The manager has been saying all season that Rooney must compete with Kagawa for the right to play in the hole behind Van Persie and it has become Kagawa's prerogative. The Japanese player's late emergence has been one of the stories of this spring around this stadium and last night he embellished it with his neat, precise, intelligent interchange of passes, the best of them sending Ryan Giggs motoring through the left channel to supply Van Persie's third goal. And all the time Rooney was left chugging along behind, deep in midfield.

He has always wanted to be everywhere on the pitch but this doesn't look like it suits him. He was blowing back there, last night, just as uncomfortable playing a hurried, untidy first-half ball back through the defence, creating momentary danger, as he was when Karim El Ahmadi dispossessed him in the same spot in the second half and put Christian Benteke through for a shot David de Gea sharply saved. Rooney yelled his protest about the challenge at no one in particular. He did not look like an immovable shield when Villa broke.
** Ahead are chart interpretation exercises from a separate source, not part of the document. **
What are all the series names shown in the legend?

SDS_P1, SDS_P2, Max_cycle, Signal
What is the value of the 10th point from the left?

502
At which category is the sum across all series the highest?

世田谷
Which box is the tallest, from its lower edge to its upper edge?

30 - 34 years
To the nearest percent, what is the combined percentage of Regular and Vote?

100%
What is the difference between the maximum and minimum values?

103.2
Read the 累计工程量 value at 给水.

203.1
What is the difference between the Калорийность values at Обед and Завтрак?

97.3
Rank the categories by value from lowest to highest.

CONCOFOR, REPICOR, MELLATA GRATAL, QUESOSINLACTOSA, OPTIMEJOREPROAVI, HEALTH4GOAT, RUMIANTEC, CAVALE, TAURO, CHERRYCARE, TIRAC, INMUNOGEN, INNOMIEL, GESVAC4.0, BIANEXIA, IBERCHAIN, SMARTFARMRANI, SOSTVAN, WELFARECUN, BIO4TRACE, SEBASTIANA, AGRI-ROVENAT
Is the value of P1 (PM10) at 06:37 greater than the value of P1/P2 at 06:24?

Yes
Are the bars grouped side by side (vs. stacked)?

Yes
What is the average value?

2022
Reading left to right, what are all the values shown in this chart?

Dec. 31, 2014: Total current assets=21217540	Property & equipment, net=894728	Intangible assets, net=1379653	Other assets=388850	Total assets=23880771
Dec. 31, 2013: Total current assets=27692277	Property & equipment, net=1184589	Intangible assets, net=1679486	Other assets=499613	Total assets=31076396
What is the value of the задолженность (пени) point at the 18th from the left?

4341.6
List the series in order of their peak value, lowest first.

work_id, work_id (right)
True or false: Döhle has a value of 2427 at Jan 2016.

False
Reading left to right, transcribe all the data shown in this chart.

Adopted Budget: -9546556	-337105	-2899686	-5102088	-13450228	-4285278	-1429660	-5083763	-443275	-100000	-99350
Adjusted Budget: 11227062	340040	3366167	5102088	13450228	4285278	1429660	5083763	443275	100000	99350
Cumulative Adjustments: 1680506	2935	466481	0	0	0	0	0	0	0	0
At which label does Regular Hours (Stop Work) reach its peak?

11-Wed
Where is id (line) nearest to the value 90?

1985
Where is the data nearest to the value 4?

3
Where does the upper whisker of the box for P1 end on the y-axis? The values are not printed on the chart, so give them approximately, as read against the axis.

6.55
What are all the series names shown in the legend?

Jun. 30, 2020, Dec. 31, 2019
It is testimony to the gradient the 27-year-old Rooney has been on these past eight months that he is playing the kind of part you might expect of an old pro of 32. Last week at West Ham he operated so deep he took a square ball from Nemanja Vidic.

"If you've played in midfield all your life you know what it's all about," Lou Macari said earlier this season. "It requires a lot of energy up and down the pitch. There's no break for you. Is Wayne capable of doing that week in, week out? I don't think so. He is used to being up front and he is at his very best inside that box."

Macari also believes that not even Van Persie is more likely to score than Rooney when the ball breaks for him in the box and it was when the Englishman had been substituted that Kagawa blasted over from five yards, having feinted past Matt Lowton to create a gilded chance. "What the f***ing hell was that?" went up an ironic Stretford End chant. Kagawa will never be Rooney for them.

Rooney was as euphoric as anyone last night as the title was confirmed. But he is the one among the title-winners with most cause for thought this summer.